Segment Start: Data for this exercise
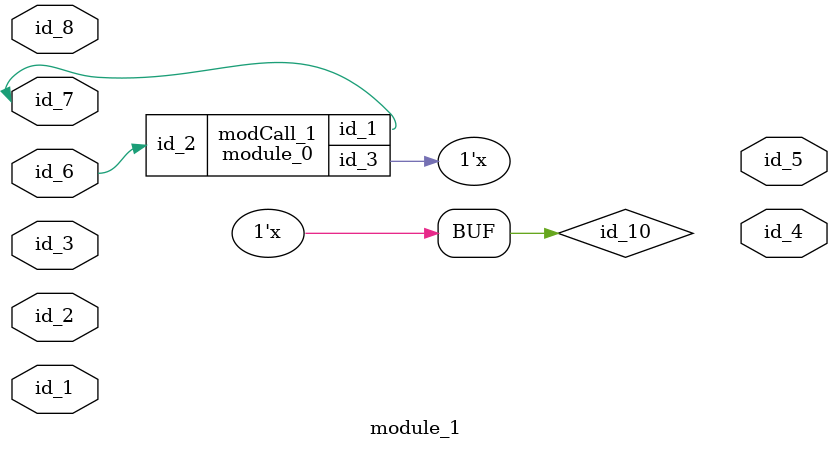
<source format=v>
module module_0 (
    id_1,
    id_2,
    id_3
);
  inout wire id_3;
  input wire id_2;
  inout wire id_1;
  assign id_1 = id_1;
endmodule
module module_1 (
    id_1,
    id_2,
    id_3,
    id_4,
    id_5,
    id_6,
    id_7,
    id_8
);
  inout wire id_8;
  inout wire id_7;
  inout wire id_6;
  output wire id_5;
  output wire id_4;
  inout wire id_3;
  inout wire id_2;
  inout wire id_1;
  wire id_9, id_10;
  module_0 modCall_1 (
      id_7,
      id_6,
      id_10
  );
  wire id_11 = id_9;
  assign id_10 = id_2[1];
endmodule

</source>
Segment End: Data for this exercise
* [What to produce] Select all lines in the listing above where the word "inout" appears, and show them.

* [Answer to the exercise]
  inout wire id_3;
  inout wire id_1;
  inout wire id_8;
  inout wire id_7;
  inout wire id_6;
  inout wire id_3;
  inout wire id_2;
  inout wire id_1;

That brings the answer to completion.